Mr. Chertoff, responding to questions from members of the special House committee investigating the federal response to Katrina, said many parts of the Federal Emergency Management Agency are “antiquated and inefficient” and the agency must overhaul its logistical setup to better coordinate its response to disasters with local officials.

“It’s not a money issue, it’s an issue of proper allocation and priorities,” Mr. Chertoff said when asked about former FEMA Director Mike Brown’s assertion that the agency was hampered when several hundred million dollars were moved from FEMA to the Homeland Security Department.

Mr. Chertoff said FEMA’s budget had increased by 28 percent since 2001 and has a greater capacity than it did 15 years ago to handle natural disasters.

“Well, then, how is it possible to explain, then, the dismal response that FEMA made in Hurricane Katrina?” asked Rep. William J. Jefferson, Louisiana Democrat.

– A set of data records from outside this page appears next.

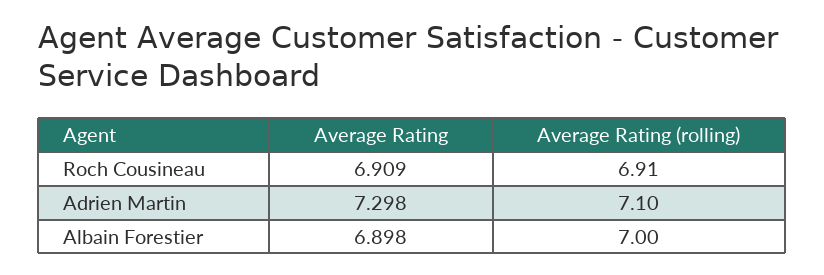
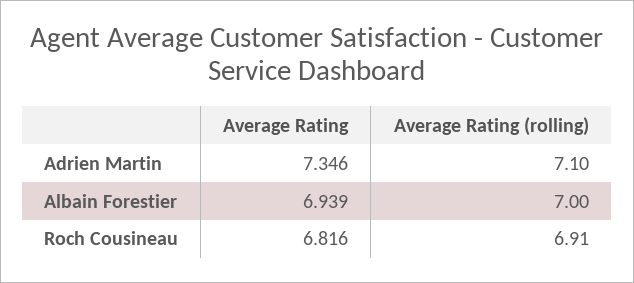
  {
    "Average Rating": {
-     "Roch Cousineau": 6.909,
+     "Roch Cousineau": 6.816,
-     "Adrien Martin": 7.298,
+     "Adrien Martin": 7.346,
-     "Albain Forestier": 6.898
+     "Albain Forestier": 6.939
    },
    "Average Rating (rolling)": {
      "Roch Cousineau": 6.91,
      "Adrien Martin": 7.1,
      "Albain Forestier": 7
    }
  }

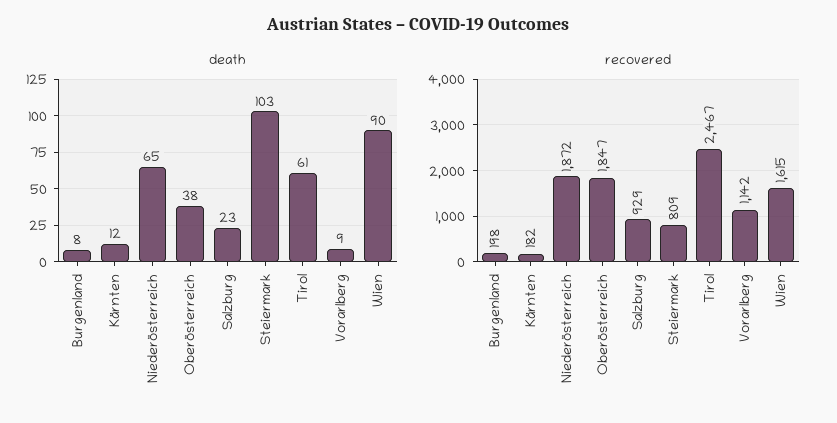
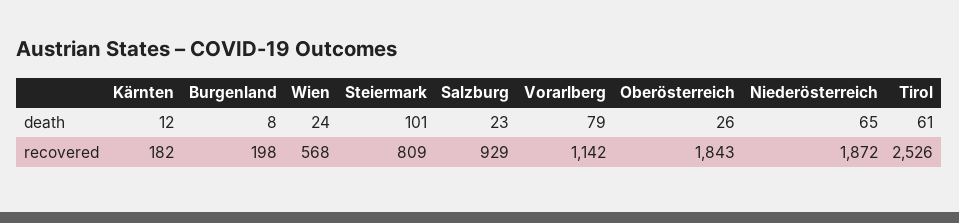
  {
    "death": {
      "Burgenland": 8,
      "Kärnten": 12,
      "Niederösterreich": 65,
-     "Oberösterreich": 38,
+     "Oberösterreich": 26,
      "Salzburg": 23,
-     "Steiermark": 103,
+     "Steiermark": 101,
      "Tirol": 61,
-     "Vorarlberg": 9,
+     "Vorarlberg": 79,
-     "Wien": 90
+     "Wien": 24
    },
    "recovered": {
      "Burgenland": 198,
      "Kärnten": 182,
      "Niederösterreich": 1872,
-     "Oberösterreich": 1847,
+     "Oberösterreich": 1843,
      "Salzburg": 929,
      "Steiermark": 809,
-     "Tirol": 2467,
+     "Tirol": 2526,
      "Vorarlberg": 1142,
-     "Wien": 1615
+     "Wien": 568
    }
  }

Mr. Chertoff said Mr. Brown was his “battlefield commander” and responsible for the plan’s success or failure.

“I made it clear to him that I needed to be sure that he was going to personally be on top of the situation in Baton Rouge,” Mr. Chertoff told the same congressional panel that questioned the former FEMA director in its first hearing into the government’s response to the hurricane.

During their first phone conversation after the hurricane struck, Mr. Chertoff said he told Mr. Brown “you’ve got to rescue people; you’ve got to save lives” and that the second priority was to “get food and water to people, because it is going to be a couple of days before people get evacuated, and the third is to get promptly moving on evacuation.”

Rep. Cynthia A. McKinney, Georgia Democrat, referenced the arrest of a Louisiana couple for failing to evacuate patients that later drowned, and asked Mr. Chertoff: “If the nursing home owners are arrested for negligent homicide, why shouldn’t you also be arrested for negligent homicide?”

“It was enormously frustrating to me,” Mr. Chertoff said of the delayed assistance. “I still don’t know the full story about why some things didn’t move, and I will look forward to hearing an answer to that.”

Since the hurricane, FEMA has directed $2.9 billion in disaster aid to more than 1.6 million affected households and is assisting the Red Cross in moving more than 270,000 evacuees from temporary shelters into temporary housing, Mr. Chertoff said.